Davalı kadın ve davacı koca arasında boşanma davası görülmüş ve mahkeme kararıyla boşanma kararı verilmiştir. Ancak, temyiz edilen hüküm incelendiğinde, boşanma sebebinin tamamen davacı kocanın kusuru olduğu ve davalı kadında herhangi bir kusur bulunmadığı belirlenmiştir. Bu nedenle, Türk Medeni Kanunu'nun 166. maddesine göre boşanma isteyebilmek için tamamen kusursuz yada az kusurlu olmaya gerek olmayıp daha fazla kusurlu bulunan tarafın dahi dava hakkı bulunmakla beraber, boşanmaya karar verilebilmesi için davalının az da olsa kusurunun varlığı ve bunun belirlenmesi kaçınılmazdır.
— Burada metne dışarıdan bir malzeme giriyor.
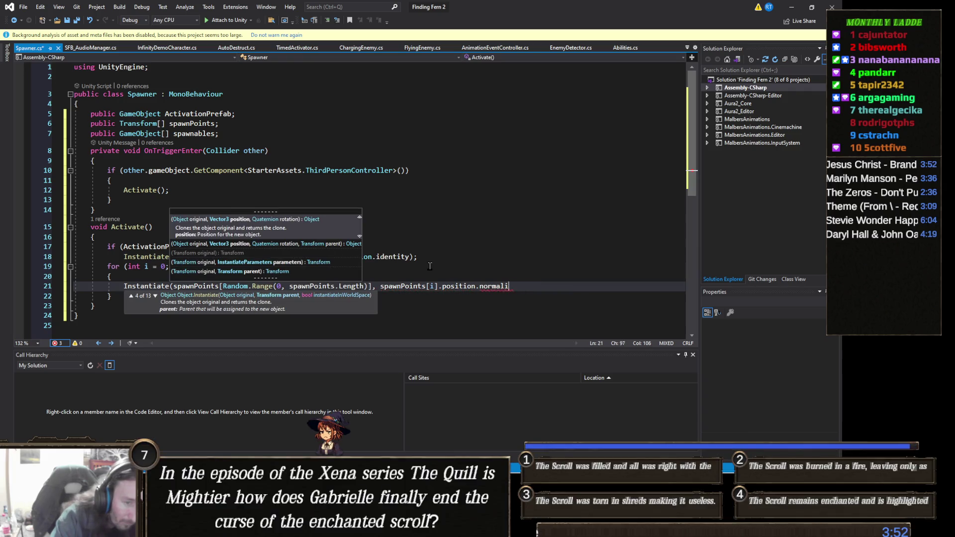
type(",")
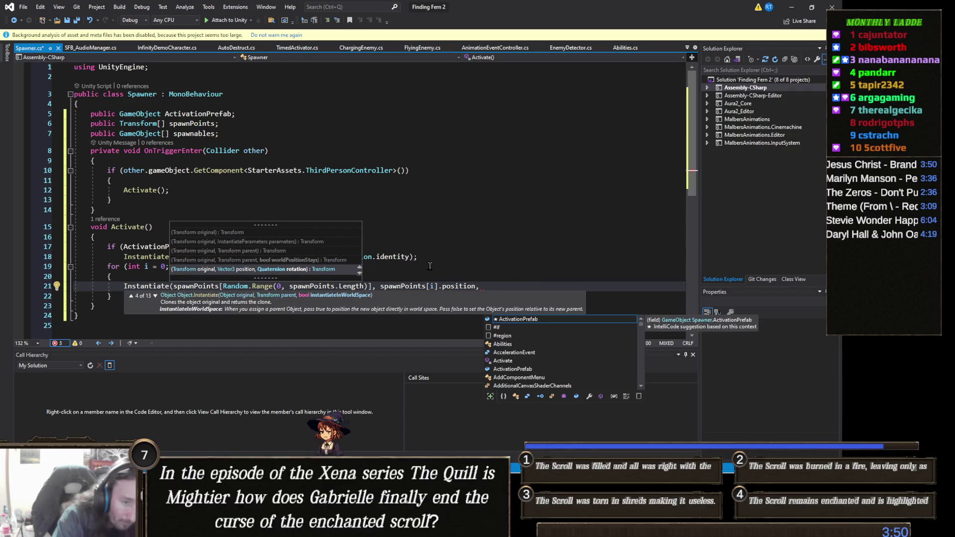
type("Quat")
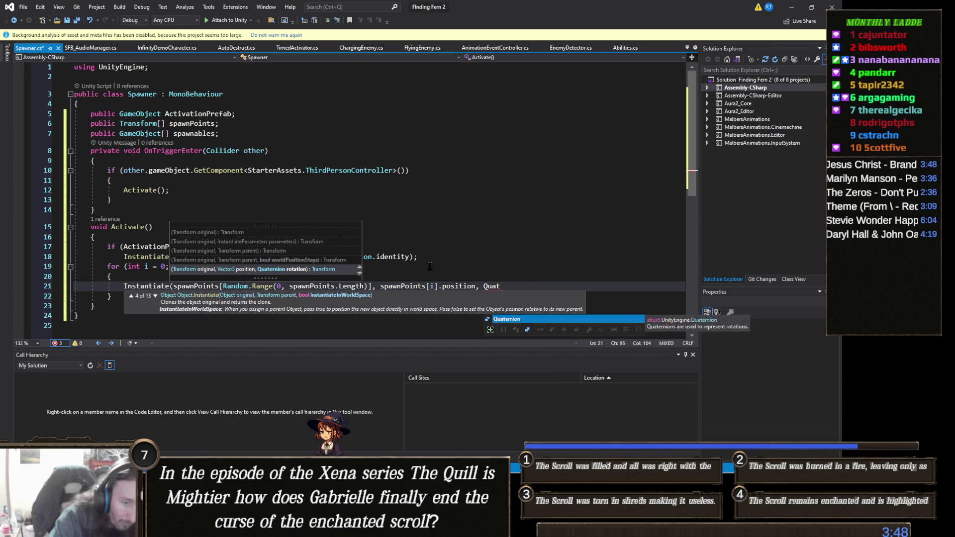
type("ernion.identity);")
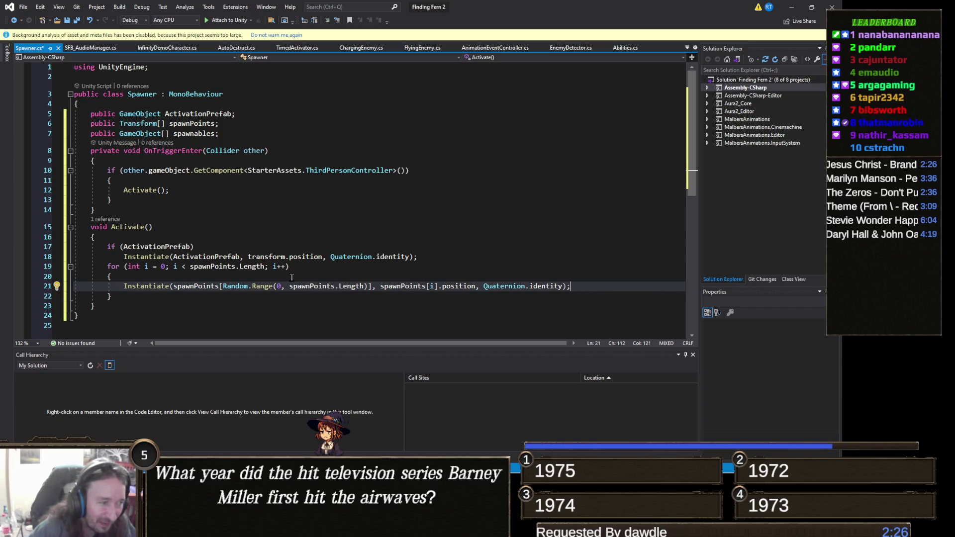
left_click(292, 277)
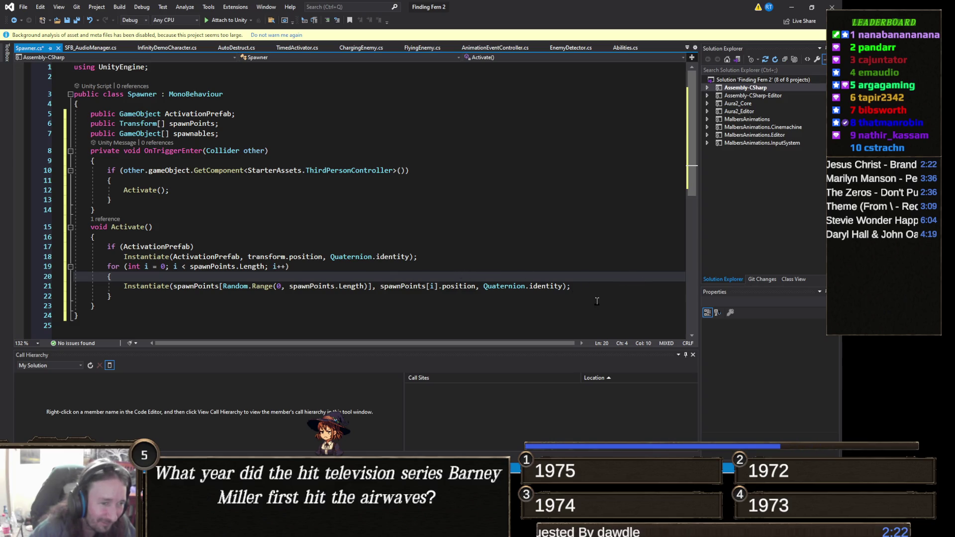
left_click(576, 287)
left_click(574, 297)
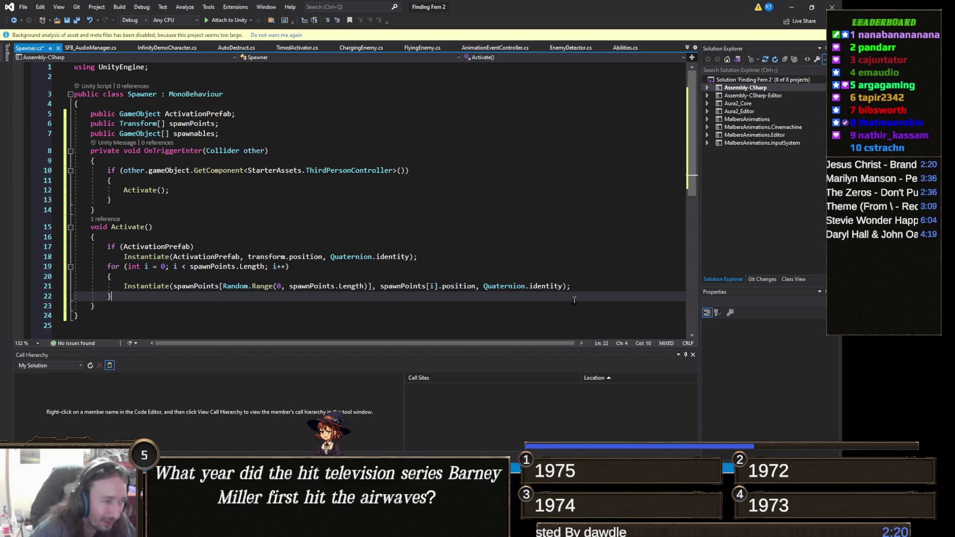
- Add gameObject.SetActive(false); after the loop, save Spawner.cs, and return to Unity
key("Return")
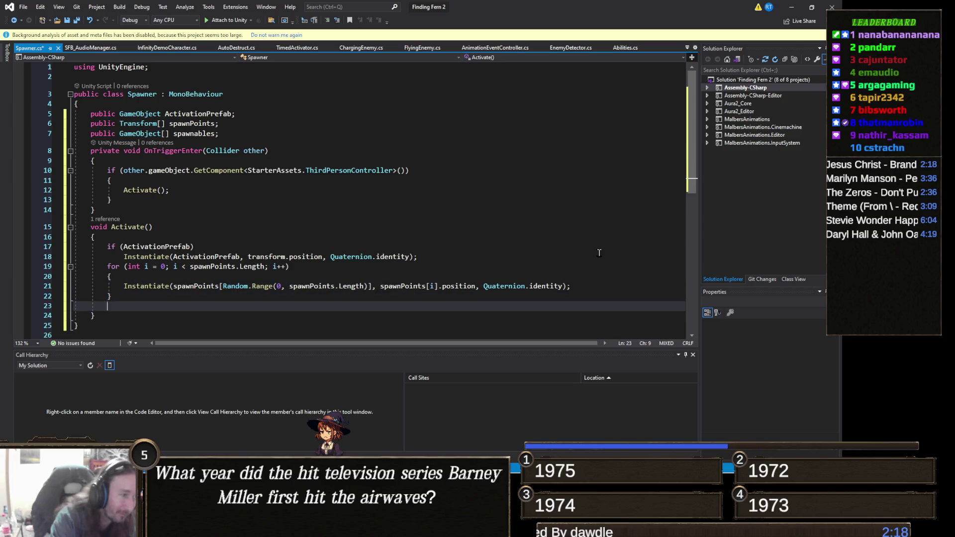
type("gameObject.SetActive(false")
Mevcut olayda evlilik birliği eşlerden beklenmeyecek derecede temelinden sarsılmış olsa da, boşanma kararı davacı kocanın tam kusuru sebebiyle verilememiştir.
Kanun Maddeleri: Türk Medeni Kanunu'nun 166. madde.
2. Hukuk Dairesi         2006/18365 E.  ,  2007/6835 K.

    "İçtihat Metni"

    MAHKEMESİ :Antalya 2. Aile Mahkemesi
    TARİHİ : 7.7.2006
    NUMARASI :205-784


    Taraflar arasındaki davanın yapılan muhakemesi sonunda mahalli mahkemece verilen ve yukarıda tarih numarası gösterilen hüküm temyiz edilmekle evrak okunup gereği görüşülüp düşünüldü.
    Toplanan delillerden davacı kocanın evin kilidini değiştirdiği, güven sarsıcı davranışlar içerisine girdiği, davalı kadının telefondaki hakaretinin münhasır bir olay olup tepki niteliğinde bulunduğu, boşanmaya neden olan hadiselerde davacı kocanın tam kusurlu olduğu anlaşılmıştır.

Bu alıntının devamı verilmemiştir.